Yesterday my kids headed back to school. This year I have a sophomore in high school and an 8th grader. I think it’s funny, that even though they are both full grown teenagers, I still get choked up dropping them off on their first day of school.
I still remember dropping my daughter off at pre-school and being so nervous. Then after lunch I ran by to peek in the window and check in on her. She was sitting by herself at a table and all the other kids were walking around. I started to cry! I called my bestie, CH and cried to her about how I may have made a mistake sending her to a bigger school. It was awful. My heart broker for this sweet little shy girl sitting all by herself! Well, after school when I picked her up, I asked her teacher about it and this is what she said “M is such a sweet child. She really follows directions well. As a matter of fact, the reason she was sitting at the table when you peeked in, was because she already put away all of her play things, and was waiting while the others did the same!”
WHAT??? I cried all afternoon for nothing? She had a GREAT day? She made friends? oh my goodness! What a relief!

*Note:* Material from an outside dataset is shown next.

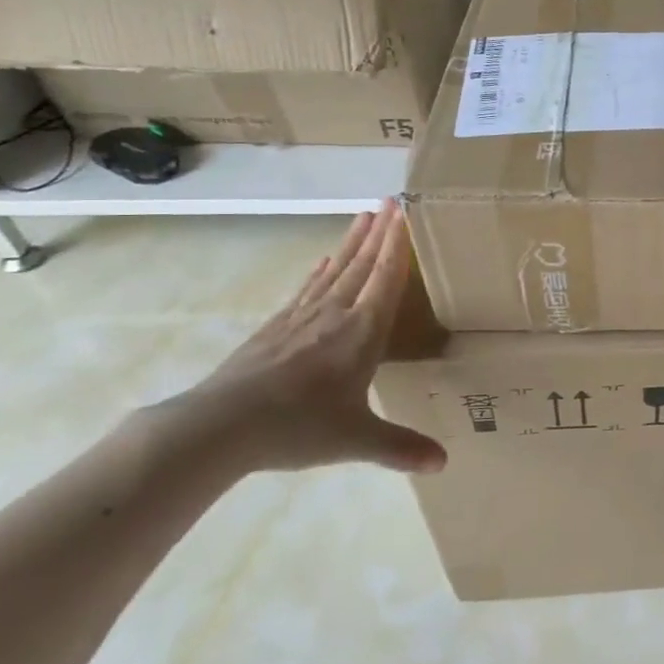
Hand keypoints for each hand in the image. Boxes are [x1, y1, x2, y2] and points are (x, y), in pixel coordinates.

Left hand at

I guess I had a little mistaken mommy moment on that one. haha
Well since then, I am so glad that my kids love school. They may not admit that to their friends, but they do. (As do I). But as with all “first days” a bit of anxiety was present – wondering would they have friends to sit with at lunch? would they have good/fun teachers? will they have a good schedule? – oh, by the way, these were MY anxieties! not theirs!! again… haha.
Yep, I had to pull on my big girl panties and trust that my kids would do great. The first day of school always seems to be the longest day for me. I just need them to come home and tell me it all went good.
So, last night, in honor of “fall” beginning, I made chili and corn bread for dinner, then a delicious pumpkin cake for dessert! What a treat, dessert is NOT a usual occurrence at the McCracken household. The best part was that my hubs worked from home yesterday, so while he was making the chili and I was making the cake, the four of us all talked about all of the happenings at school.
It was a GREAT night! I am so grateful that they had a good first day. Saw lots of their friends, had fun lunch buddies, and love their teachers! I guess my lesson I learn every first day of school, is to trust that my kids can take care of themselves. Trust that they will seek out good friends to hang with. Trust that the right teachers are placed at the head of their classrooms every year. Trust that they will be challenged and ready for those challenges. Because every first day of school dinner, this is what I’m told. I am so grateful for these 2 wonderful blessings that push me and my emotions to the edge! I am so grateful for a ever present husband who shares all of these moments with me!
Thank goodness today is the next day! Now, I can put away those first day sissy emotions… until next year!